All of the data, word for word and free of pictures, is the expected result.

*Source data*
........
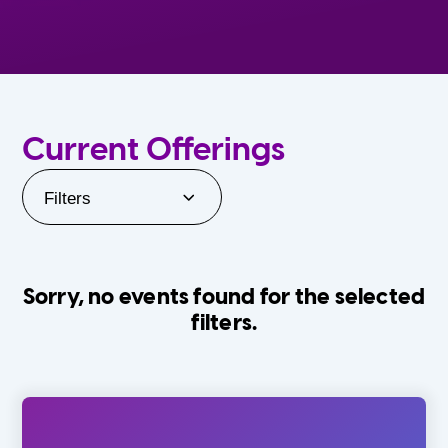
Current Offerings
Filters
Sorry, no events found for the selected
filters.
Orlando Family Stage
The Villages
0-24 Months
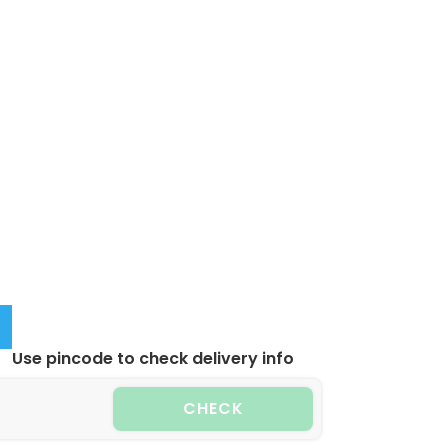
Use pincode to check delivery info
CHECK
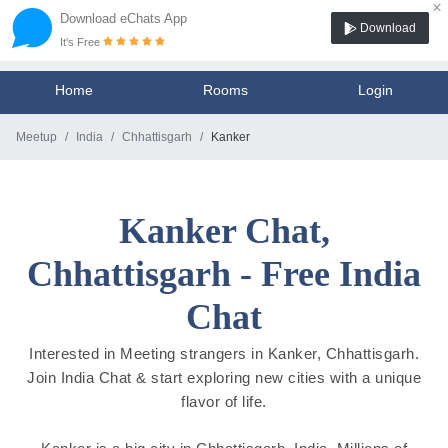
×
Download eChats App
Download
It's Free
Home
Rooms
Login
Meetup
India
Chhattisgarh
Kanker
Kanker Chat,
Chhattisgarh - Free India
Chat
Interested in Meeting strangers in Kanker, Chhattisgarh.
Join India Chat & start exploring new cities with a unique
flavor of life.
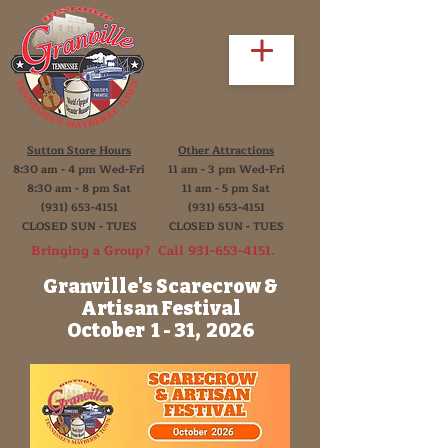
Sutton Store Hours
Other Attractions
8:30 am - 4 pm Wed-Fri
11 am - 3 pm Wed-Fri
8:30 am - 8 pm Sat
11 am - 5 pm Sat
(931) 653-4151
(931) 653-4151
CLOSED SUN - TUES
CLOSED SUN - TUES
Bringing a Group? Call
931-653-4151
.
Granville's Scarecrow &
Artisan Festival
October 1 - 31, 2026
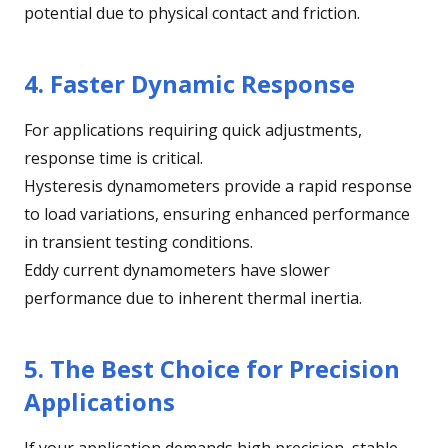
potential due to physical contact and friction.
4. Faster Dynamic Response
For applications requiring quick adjustments,
response time is critical.
Hysteresis dynamometers provide a rapid response
to load variations, ensuring enhanced performance
in transient testing conditions.
Eddy current dynamometers have slower
performance due to inherent thermal inertia.
5. The Best Choice for Precision
Applications
If your application demands high precision, stable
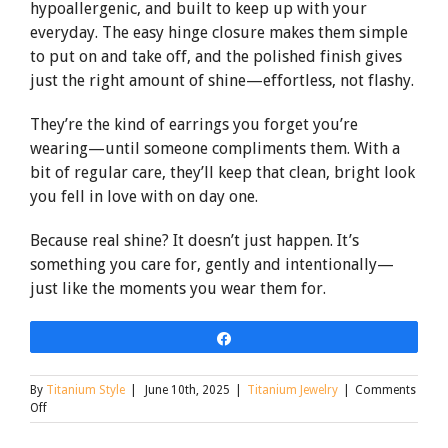
hypoallergenic, and built to keep up with your
everyday. The easy hinge closure makes them simple
to put on and take off, and the polished finish gives
just the right amount of shine—effortless, not flashy.
They’re the kind of earrings you forget you’re
wearing—until someone compliments them. With a
bit of regular care, they’ll keep that clean, bright look
you fell in love with on day one.
Because real shine? It doesn’t just happen. It’s
something you care for, gently and intentionally—
just like the moments you wear them for.
Share
By
Titanium Style
|
June 10th, 2025
|
Titanium Jewelry
|
Comments
on
Off
Titanium
Earrings:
........
*Task solution*
Current Offerings
Filters
Sorry, no events found for the selected
filters.
Orlando Family Stage
The Villages
0-24 Months
Use pincode to check delivery info
CHECK
×
Download eChats App
Download
It's Free
Home
Rooms
Login
Meetup
India
Chhattisgarh
Kanker
Kanker Chat,
Chhattisgarh - Free India
Chat
Interested in Meeting strangers in Kanker, Chhattisgarh.
Join India Chat & start exploring new cities with a unique
flavor of life.
Sutton Store Hours
Other Attractions
8:30 am - 4 pm Wed-Fri
11 am - 3 pm Wed-Fri
8:30 am - 8 pm Sat
11 am - 5 pm Sat
(931) 653-4151
(931) 653-4151
CLOSED SUN - TUES
CLOSED SUN - TUES
Bringing a Group? Call
931-653-4151
.
Granville's Scarecrow &
Artisan Festival
October 1 - 31, 2026
potential due to physical contact and friction.
4. Faster Dynamic Response
For applications requiring quick adjustments,
response time is critical.
Hysteresis dynamometers provide a rapid response
to load variations, ensuring enhanced performance
in transient testing conditions.
Eddy current dynamometers have slower
performance due to inherent thermal inertia.
5. The Best Choice for Precision
Applications
If your application demands high precision, stable
hypoallergenic, and built to keep up with your
everyday. The easy hinge closure makes them simple
to put on and take off, and the polished finish gives
just the right amount of shine—effortless, not flashy.
They’re the kind of earrings you forget you’re
wearing—until someone compliments them. With a
bit of regular care, they’ll keep that clean, bright look
you fell in love with on day one.
Because real shine? It doesn’t just happen. It’s
something you care for, gently and intentionally—
just like the moments you wear them for.
Share
By
Titanium Style
|
June 10th, 2025
|
Titanium Jewelry
|
Comments
on
Off
Titanium
Earrings:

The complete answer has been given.